Sabah güneşi odayı aydınlattığında ışık göz kapaklarımı açmak için zorlamıştı. Durup perdeyi kapatacak takatim bile yoktu. Halsizdim. Nerdeyse dün sabahtan beri bu odadaydım. Aç ve susuzdum. Fazlasıyla bitkindim. Beni bu halde bırakıp gitmişti lanet herif. Timuçin'e lanet etmekten çok bir an önce gelmesini diliyordum aslında.  Sinir bozucu tik tak sesleri eşliğinde saati izliyordum. Zamansa geçmek bilmiyordu.

Kapının açılma sesini duymamla refleks olarak kapıya bakmıştım. Timuçin elinde tepsiyle içeri girmişti. Mütiş bir kahvaltı vardı tepside.

"Günaydın, sevgilim." diyip tepsiyi yanıma bırakarak
"Kahvaltı zamanı," dedi.

"Yemeyeceğim."

Tabi ki yiyecektim. Hatta saldıracaktım. Ama biraz dayana bilirdim. Yalnış yaptığını anlamalıydı.

"Anlaşılan hâlâ akıllanmamışsın."

"Aklınca bana ceza mı verdin?"

Gülerek
"Ceza vermek için daha güzel yöntemlerim var. Bu sadece küçük bi uyarı. Hadi şimdi ye." dediğinde dudak kıvırarak
"Yemek istemiyorum dedim." dedim.

"Keyfin bilir. Yarınkı gelişimde yersin artık,"
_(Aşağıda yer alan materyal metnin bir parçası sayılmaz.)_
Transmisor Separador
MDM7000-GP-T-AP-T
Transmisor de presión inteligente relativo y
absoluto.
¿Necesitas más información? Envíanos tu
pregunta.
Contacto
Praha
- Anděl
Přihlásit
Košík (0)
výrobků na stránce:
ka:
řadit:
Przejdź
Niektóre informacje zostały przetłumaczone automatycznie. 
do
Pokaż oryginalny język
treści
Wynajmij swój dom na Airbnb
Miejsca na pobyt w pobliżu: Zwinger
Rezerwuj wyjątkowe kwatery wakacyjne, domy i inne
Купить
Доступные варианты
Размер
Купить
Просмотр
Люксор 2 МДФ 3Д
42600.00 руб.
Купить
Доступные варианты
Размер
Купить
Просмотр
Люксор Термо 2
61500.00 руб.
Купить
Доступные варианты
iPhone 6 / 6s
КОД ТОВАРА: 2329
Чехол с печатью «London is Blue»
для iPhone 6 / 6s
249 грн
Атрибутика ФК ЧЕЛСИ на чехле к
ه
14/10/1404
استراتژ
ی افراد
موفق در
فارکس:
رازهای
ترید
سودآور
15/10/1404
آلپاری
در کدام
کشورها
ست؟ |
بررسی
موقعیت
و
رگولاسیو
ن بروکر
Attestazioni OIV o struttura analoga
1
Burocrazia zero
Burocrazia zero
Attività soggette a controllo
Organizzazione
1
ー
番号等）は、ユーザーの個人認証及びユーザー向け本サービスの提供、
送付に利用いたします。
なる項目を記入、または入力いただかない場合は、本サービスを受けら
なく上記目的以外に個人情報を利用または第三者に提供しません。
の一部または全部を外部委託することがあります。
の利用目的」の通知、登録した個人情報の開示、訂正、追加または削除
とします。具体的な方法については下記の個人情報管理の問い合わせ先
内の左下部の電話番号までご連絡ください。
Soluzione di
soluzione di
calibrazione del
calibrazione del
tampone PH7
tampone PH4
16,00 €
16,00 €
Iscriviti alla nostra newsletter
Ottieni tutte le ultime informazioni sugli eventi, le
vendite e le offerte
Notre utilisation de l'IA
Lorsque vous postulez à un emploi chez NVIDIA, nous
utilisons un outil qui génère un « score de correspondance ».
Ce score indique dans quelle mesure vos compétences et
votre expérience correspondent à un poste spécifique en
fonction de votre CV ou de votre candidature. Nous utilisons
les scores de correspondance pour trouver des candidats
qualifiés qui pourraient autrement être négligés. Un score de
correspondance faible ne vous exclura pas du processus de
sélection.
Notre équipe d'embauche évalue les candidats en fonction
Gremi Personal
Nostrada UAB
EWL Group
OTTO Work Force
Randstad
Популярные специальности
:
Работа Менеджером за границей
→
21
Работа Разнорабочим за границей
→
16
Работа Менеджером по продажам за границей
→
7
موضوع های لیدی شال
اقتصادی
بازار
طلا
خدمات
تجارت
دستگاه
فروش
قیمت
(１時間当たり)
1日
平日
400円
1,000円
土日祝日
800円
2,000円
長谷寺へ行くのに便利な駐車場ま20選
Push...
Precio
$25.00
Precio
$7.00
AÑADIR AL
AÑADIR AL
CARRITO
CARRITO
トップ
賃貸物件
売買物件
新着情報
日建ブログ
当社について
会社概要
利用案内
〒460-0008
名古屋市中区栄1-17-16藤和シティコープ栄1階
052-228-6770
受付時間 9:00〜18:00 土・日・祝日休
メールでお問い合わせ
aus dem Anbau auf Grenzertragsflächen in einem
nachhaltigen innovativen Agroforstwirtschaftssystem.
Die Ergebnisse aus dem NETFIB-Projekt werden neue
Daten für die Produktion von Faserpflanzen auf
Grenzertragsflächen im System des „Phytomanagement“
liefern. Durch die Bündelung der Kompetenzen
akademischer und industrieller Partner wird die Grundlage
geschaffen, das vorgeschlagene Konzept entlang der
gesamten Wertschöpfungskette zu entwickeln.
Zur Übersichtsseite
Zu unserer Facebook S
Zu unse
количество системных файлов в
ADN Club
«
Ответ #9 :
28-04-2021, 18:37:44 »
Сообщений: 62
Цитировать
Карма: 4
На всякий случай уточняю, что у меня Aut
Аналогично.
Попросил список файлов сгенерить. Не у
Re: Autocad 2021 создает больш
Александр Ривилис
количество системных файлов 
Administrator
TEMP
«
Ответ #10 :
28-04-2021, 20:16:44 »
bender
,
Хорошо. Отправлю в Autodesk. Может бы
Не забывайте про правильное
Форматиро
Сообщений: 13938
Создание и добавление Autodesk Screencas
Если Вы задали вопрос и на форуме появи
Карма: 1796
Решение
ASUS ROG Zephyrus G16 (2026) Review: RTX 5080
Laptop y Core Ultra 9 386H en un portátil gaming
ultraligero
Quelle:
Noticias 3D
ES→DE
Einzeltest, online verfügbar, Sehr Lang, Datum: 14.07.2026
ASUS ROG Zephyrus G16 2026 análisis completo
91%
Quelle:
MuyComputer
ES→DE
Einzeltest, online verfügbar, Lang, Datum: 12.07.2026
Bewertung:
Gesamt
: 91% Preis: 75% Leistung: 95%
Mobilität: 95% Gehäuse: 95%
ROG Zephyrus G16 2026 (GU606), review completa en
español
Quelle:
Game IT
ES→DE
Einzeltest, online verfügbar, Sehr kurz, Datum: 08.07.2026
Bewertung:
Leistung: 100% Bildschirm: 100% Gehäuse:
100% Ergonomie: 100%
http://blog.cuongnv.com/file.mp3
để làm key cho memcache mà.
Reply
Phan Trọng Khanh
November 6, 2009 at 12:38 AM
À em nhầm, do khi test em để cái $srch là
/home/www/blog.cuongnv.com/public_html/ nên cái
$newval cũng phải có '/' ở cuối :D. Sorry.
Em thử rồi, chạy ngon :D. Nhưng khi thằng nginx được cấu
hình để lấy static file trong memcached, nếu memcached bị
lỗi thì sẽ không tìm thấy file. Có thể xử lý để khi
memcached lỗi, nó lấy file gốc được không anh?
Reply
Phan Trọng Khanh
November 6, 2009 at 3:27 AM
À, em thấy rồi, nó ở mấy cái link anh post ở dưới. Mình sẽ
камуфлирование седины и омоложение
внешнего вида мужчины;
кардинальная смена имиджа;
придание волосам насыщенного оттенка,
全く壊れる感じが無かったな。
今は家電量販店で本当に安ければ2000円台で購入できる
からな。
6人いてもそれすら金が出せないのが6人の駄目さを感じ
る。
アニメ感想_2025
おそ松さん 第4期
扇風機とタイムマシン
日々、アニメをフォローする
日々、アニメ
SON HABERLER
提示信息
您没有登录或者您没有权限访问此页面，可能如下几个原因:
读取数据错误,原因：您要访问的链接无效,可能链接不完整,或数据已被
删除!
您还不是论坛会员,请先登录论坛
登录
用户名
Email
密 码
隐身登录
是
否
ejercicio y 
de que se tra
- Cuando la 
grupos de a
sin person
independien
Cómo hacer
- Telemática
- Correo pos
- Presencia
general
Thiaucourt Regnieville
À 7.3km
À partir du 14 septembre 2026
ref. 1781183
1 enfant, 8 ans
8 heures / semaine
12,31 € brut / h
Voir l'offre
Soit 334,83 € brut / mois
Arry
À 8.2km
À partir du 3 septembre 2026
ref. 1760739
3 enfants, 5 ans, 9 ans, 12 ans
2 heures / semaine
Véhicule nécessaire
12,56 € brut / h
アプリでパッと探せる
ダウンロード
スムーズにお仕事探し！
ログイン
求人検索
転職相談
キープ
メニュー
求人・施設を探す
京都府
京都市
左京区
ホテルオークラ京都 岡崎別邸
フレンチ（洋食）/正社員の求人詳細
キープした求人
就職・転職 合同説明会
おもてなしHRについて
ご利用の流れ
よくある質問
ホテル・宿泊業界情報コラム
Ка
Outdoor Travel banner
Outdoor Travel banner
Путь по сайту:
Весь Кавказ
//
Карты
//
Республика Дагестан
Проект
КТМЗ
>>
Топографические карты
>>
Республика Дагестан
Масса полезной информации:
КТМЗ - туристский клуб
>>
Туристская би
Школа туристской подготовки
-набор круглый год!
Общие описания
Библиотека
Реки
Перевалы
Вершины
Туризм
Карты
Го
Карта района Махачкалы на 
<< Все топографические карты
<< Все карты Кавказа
Yarın mı? Yuh. Açlıktan ölürdüm herhalde. Yapar mı yapar yani. Psikopatın teki.

Tepsiyi almak isterken
"Kalsın. Tamam yiyeceğim." dedim.

"Önce itiraz edip sonra kabul etmek huyun da çok eğlenceli."

Takmadan çekmeceden çıkardığım antidepresandan birini avcuma aldım. Buna ihtiyacım vardı yoksa delirecektim.

Suyu götürecekken Timuçin avcumdaki hapı ve ilaç kutusunu alarak
"Bu saçma şeyleri de kullanma artık." dedi.

Dişlerimi sıkarak, öfkeyle
"Sana ne ya? Ver şunu." dedim.

"Sonunda yine benim dediğime geleceksin. Boşuna niye kendini yoruyorsun ki? Neyse afiyet olsun." diyerek kapıya doğru yöneldi.

"Senden nefret ediyorum." diyerek kucağımdaki yastığı arkasından fırlatmıştım.

Onu bile denk getirememiştim. Yanındaki duvara değerek hafifçe yere düşmüştü. Farkedince yastığa bakarak sırıttı.

Umursamadan gideceğini sansam da yerden alıp kafama atarak
"Yeri burası mı? Düzenli olalım biraz." dedikten sonra çıkmıştı. Tam da yüzüme isabet ettirmişti şanslı pislik.

Gider gitmez kahvaltıya gömülmüştüm. Nefret ettiğim peyniri bile en sevdiğim şeymiş gibi iştahla yedim. Allah kimseyi açlıkla sınamasın lafının gerçek değerini anlamıştım diye biliriz. Tabakları silip süpürdükten sonra düşünmeye koyulmuştum. Timuçin'den acilen kurtulmam gerekiyordu. Tabi önce bu odadan çıkmalıydım. Afra tafra yaparak bunu başaramayacağımı az önce anlamıştım. Bu yüzden ılımlı olmalıydım. Beni çok seviyordu. Bunu bana karşı zaafı olarak düşünürsek, kullanmamak aptallık olurdu. Birazcık eskiye dönmeli olacaktım. Tamam şimdi ölesiye nefret etsem de bir zamanlar ondan hoşlanıyordum. Kendimi iki yıl önceki moda ayarlamalıydım. Evet sevgi gösterisi yapacaktım.